**Aim of the exercise**
Rewrite the lines from the one containing "- added generation script" through the one containing "## 1.0.0 (2021-05-30)", inclusive, with "generation script" changed to "build script" and nothing else altered. Return only those lines.

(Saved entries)
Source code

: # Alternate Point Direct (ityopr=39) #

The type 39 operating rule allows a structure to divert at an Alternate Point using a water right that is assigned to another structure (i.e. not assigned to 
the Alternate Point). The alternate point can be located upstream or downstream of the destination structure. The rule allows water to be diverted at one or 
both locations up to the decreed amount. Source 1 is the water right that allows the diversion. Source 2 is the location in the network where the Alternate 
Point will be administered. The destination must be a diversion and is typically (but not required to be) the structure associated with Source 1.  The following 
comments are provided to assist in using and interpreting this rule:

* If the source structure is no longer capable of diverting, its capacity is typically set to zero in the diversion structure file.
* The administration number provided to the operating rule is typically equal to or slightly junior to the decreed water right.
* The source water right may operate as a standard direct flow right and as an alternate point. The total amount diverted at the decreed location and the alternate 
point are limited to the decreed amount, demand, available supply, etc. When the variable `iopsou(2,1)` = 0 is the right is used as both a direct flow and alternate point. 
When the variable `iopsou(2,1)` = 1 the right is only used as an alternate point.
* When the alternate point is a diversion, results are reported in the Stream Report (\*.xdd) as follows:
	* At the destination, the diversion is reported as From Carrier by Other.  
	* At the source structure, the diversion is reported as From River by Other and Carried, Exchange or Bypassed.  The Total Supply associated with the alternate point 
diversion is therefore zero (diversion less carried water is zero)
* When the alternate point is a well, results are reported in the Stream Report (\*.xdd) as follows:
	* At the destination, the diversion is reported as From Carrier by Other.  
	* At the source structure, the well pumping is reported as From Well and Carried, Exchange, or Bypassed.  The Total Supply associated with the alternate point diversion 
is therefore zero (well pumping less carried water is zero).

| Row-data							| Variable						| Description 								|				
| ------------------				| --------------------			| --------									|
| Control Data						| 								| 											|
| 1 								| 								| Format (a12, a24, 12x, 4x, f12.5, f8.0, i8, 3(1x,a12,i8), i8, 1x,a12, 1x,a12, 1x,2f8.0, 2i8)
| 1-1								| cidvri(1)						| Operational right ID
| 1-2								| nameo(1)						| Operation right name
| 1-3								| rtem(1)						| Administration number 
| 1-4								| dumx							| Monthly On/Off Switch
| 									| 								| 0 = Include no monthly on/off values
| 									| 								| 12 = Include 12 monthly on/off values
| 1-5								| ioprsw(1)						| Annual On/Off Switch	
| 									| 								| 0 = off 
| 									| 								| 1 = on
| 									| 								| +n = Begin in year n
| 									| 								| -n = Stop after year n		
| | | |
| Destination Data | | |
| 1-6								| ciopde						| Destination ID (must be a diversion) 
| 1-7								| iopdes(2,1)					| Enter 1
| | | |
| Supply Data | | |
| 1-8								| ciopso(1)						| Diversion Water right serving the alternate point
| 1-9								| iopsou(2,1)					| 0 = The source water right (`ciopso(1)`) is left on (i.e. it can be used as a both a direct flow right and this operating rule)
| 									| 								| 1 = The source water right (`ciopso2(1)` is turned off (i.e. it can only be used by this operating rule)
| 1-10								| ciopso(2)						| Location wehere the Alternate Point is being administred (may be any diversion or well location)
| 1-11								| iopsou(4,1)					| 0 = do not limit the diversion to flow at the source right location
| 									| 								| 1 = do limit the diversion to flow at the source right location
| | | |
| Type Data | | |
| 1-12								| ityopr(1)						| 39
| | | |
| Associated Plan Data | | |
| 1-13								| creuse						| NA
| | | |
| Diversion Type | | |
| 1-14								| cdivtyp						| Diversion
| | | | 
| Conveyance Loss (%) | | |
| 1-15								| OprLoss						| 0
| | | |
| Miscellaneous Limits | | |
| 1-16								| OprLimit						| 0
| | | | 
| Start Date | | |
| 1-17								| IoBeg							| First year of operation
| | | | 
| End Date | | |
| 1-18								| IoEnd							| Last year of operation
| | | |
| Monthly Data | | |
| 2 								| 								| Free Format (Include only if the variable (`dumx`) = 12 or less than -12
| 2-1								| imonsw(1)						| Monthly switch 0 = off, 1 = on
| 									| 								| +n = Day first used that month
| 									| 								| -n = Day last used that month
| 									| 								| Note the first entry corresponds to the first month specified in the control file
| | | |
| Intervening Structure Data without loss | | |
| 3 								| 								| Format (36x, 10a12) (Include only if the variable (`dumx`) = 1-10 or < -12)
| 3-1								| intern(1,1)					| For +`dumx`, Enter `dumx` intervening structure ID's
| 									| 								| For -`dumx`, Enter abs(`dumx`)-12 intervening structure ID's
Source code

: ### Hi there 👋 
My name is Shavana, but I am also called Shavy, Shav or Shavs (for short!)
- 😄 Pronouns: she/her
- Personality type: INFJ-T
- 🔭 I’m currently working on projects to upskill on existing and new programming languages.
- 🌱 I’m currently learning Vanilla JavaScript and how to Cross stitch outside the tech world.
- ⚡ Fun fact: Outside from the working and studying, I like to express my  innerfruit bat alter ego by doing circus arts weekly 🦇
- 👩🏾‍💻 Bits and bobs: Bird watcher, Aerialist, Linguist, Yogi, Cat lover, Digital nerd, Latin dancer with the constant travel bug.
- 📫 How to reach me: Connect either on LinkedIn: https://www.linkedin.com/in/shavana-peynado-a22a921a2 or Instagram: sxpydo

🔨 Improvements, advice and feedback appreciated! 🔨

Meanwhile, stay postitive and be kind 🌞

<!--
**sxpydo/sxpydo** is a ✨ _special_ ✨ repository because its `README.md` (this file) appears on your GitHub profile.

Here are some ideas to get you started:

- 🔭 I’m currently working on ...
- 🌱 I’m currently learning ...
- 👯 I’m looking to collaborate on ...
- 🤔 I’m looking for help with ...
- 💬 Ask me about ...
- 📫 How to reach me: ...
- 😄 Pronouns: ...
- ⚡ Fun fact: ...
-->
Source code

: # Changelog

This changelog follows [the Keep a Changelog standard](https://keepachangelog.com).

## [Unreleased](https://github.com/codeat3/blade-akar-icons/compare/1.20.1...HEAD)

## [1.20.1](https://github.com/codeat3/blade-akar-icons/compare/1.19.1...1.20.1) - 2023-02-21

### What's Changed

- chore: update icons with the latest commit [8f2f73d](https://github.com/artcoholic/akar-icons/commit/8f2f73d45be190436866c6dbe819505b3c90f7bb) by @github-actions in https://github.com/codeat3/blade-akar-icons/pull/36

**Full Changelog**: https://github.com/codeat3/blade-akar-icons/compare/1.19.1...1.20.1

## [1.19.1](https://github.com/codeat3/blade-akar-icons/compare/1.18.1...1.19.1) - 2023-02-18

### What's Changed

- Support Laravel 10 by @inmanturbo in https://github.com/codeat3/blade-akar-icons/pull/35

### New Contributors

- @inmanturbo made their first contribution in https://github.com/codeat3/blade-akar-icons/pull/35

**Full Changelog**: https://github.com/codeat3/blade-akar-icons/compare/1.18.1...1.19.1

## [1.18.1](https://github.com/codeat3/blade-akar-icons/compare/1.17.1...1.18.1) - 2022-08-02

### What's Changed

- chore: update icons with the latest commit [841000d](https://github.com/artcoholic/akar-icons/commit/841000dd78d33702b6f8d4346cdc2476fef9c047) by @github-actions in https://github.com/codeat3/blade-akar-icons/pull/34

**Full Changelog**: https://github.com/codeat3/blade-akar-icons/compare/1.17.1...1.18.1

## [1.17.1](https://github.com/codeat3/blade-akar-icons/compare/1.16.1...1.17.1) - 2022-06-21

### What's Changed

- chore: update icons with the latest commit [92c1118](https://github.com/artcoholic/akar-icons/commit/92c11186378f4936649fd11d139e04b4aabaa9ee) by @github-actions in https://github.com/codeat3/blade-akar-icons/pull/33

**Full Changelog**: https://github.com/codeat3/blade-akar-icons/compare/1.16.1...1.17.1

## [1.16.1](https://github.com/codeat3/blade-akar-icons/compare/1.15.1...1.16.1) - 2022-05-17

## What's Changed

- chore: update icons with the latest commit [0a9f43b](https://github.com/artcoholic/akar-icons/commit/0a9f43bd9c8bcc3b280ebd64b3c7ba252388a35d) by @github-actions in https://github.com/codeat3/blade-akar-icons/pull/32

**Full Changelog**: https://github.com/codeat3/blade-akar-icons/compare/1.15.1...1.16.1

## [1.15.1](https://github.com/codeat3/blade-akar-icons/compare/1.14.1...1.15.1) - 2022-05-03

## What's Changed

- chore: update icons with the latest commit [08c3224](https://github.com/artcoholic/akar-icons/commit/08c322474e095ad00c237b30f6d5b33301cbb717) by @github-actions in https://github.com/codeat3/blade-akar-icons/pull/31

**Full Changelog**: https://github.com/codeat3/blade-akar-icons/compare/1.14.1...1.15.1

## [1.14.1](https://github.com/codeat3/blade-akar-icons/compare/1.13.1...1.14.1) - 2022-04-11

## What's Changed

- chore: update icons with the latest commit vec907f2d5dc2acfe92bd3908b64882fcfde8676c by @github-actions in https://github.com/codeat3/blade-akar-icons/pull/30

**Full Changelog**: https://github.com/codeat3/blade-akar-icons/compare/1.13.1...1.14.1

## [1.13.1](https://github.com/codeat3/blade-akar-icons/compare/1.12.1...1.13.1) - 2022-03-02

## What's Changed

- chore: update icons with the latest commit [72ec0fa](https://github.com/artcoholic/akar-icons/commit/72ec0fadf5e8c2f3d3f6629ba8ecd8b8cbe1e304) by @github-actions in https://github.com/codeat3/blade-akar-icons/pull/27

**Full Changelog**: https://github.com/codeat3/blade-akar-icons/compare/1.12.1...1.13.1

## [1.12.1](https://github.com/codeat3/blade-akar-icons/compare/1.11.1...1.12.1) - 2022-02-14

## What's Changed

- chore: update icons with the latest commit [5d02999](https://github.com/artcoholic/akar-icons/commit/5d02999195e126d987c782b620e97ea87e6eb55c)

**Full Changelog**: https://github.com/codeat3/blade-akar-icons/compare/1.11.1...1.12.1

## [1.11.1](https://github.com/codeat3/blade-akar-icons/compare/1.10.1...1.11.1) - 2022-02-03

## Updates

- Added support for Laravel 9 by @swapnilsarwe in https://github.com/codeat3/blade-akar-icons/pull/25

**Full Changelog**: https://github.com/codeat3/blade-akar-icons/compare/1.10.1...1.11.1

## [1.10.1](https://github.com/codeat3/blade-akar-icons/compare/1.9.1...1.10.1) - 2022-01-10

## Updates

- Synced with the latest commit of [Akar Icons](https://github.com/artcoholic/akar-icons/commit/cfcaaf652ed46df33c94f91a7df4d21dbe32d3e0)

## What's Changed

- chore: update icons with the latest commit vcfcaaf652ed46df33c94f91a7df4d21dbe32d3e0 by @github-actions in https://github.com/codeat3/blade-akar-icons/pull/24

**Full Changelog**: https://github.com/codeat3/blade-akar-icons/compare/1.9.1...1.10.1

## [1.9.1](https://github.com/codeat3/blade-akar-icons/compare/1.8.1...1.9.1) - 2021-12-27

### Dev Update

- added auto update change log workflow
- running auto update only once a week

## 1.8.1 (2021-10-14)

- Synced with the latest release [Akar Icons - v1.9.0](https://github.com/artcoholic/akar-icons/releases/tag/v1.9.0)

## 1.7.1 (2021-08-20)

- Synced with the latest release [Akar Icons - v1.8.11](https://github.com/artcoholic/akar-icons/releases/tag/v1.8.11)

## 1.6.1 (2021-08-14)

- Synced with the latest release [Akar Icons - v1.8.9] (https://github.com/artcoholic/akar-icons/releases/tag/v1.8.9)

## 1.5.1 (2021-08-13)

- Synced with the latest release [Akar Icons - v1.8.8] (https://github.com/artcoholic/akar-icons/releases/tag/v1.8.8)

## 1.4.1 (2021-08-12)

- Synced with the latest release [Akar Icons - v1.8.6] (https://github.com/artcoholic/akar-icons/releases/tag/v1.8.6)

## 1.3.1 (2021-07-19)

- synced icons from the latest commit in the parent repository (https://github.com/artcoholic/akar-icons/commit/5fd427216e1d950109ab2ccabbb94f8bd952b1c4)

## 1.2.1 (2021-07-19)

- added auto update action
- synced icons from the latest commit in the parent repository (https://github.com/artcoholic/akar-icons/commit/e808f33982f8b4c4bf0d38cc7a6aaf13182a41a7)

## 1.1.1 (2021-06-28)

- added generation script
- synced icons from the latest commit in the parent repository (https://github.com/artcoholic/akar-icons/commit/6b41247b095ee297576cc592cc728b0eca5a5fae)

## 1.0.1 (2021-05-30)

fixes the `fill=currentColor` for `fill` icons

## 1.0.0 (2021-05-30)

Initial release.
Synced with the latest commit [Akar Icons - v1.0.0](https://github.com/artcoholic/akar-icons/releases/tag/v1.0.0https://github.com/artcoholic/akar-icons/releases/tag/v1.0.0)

**Task solution**
- added build script
- synced icons from the latest commit in the parent repository (https://github.com/artcoholic/akar-icons/commit/6b41247b095ee297576cc592cc728b0eca5a5fae)

## 1.0.1 (2021-05-30)

fixes the `fill=currentColor` for `fill` icons

## 1.0.0 (2021-05-30)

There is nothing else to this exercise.